Vários dos entrevistados descreveram ter sofrido ou testemunhado violência sexual sob custódia, incluindo agressão sexual, desnudamento forçado, lesões graves nos órgãos genitais através de espancamentos, ataques envolvendo cães e penetração com vários objectos.

Outros testemunhos destacaram a brutalidade durante os interrogatórios, particularmente numa sala conhecida como “sala discoteca”, onde eram administrados choques eléctricos em intervalos regulares enquanto o prisioneiro era privado de comida e de acesso a uma casa de banho.

As descobertas confirmaram um padrão de abuso já destacado no relatório da B’Tselem de agosto de 2024 relatório Bem-vindo ao Inferno. Novak disse: “Apesar das provas crescentes e dos numerosos relatórios sobre os campos de tortura de Israel, a comunidade internacional continua a conceder imunidade total a este regime – legitimando efectivamente a contínua tortura, opressão e limpeza étnica dos palestinianos e abandonando as vítimas”.

A esmagadora maioria dos prisioneiros palestinianos foi detida ao abrigo de um processo quase judicial conhecido como detenção administrativa, ao abrigo do qual os palestinianos são inicialmente encarcerados durante seis meses. As suas detenções podem então ser repetidamente prorrogadas por um período indefinido, sem acusação ou julgamento.

A maioria dos palestinianos, incluindo crianças, são julgados em tribunais militares e condenados a penas longas, naquilo que os críticos chamam de julgamentos militares simulados, porque em muitos casos os palestinianos são privados de advogados de defesa e do devido processo. Em comparação, os cidadãos israelitas são julgados em tribunais civis, o que evidencia um sistema judicial de dois níveis que discrimina os palestinianos.

Muitos corpos de palestinianos devolvidos por Israel a Gaza após o cessar-fogo de Outubro mostraram sinais de tortura e execução, e as famílias foram forçadas a identificar os seus entes queridos desaparecidos através de fotografias de restos mortais decompostos e mutilados.

Silenciar prisioneiros libertados

A recolha de provas por parte do B’Tselem foi dificultada pelas tentativas israelitas de silenciar os prisioneiros libertados através da intimidação. “As autoridades israelitas ameaçaram prender novamente qualquer pessoa que partilhasse informações sobre as suas experiências na prisão”, afirma o relatório. “As ameaças foram feitas antes e depois da libertação dos prisioneiros.”

Acrescentou que tal acção ilustra “como Israel utiliza a privação de liberdade como um meio fundamental de oprimir os palestinianos”.

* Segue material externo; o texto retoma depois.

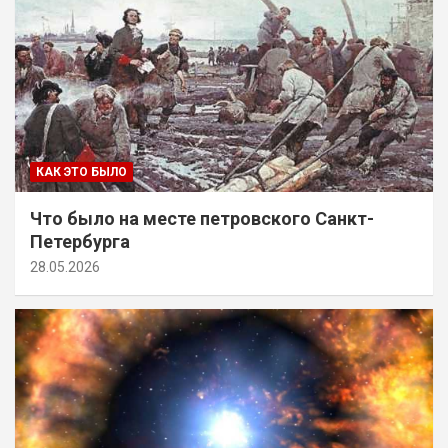
КАК ЭТО БЫЛО
Что было на месте петровского Санкт-
Петербурга
28.05.2026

As autoridades israelitas rejeitaram repetidamente as alegações de abuso, dizendo que agem de acordo com o direito internacional, mas estas alegações contradizem as provas apresentadas pelos próprios funcionários do governo.

O ministro da Segurança Nacional de extrema direita, Itamar Ben-Gvir, gabou-se em novembro do tratamento severo dispensado aos prisioneiros palestinos em um vídeo filmado ao lado de prisioneiros amarrados, deitados no chão com os olhos vendados.

Poucos dias depois, Ben-Gvir, responsável pelo sistema prisional israelita, foi visto a transportar doces na câmara do Knesset, depois de o parlamento israelita ter apresentado uma proposta conta que permitiria a pena de morte para “terroristas” e é visto como tendo como alvo os palestinianos.

B’Tselem disse que a conclusão era inequívoca. “Israel continua a sua política sistémica e institucionalizada de tortura e abuso de prisioneiros palestinianos, aprovada e apoiada pelo sistema político, pelo sistema judicial, pelos meios de comunicação social e, claro, pelas próprias autoridades prisionais”, afirmou no seu relatório.

“Longe de ser cometido nas sombras, este abuso sistemático é exposto publicamente, sem nenhuma tentativa de ocultá-lo ou obscurecê-lo.”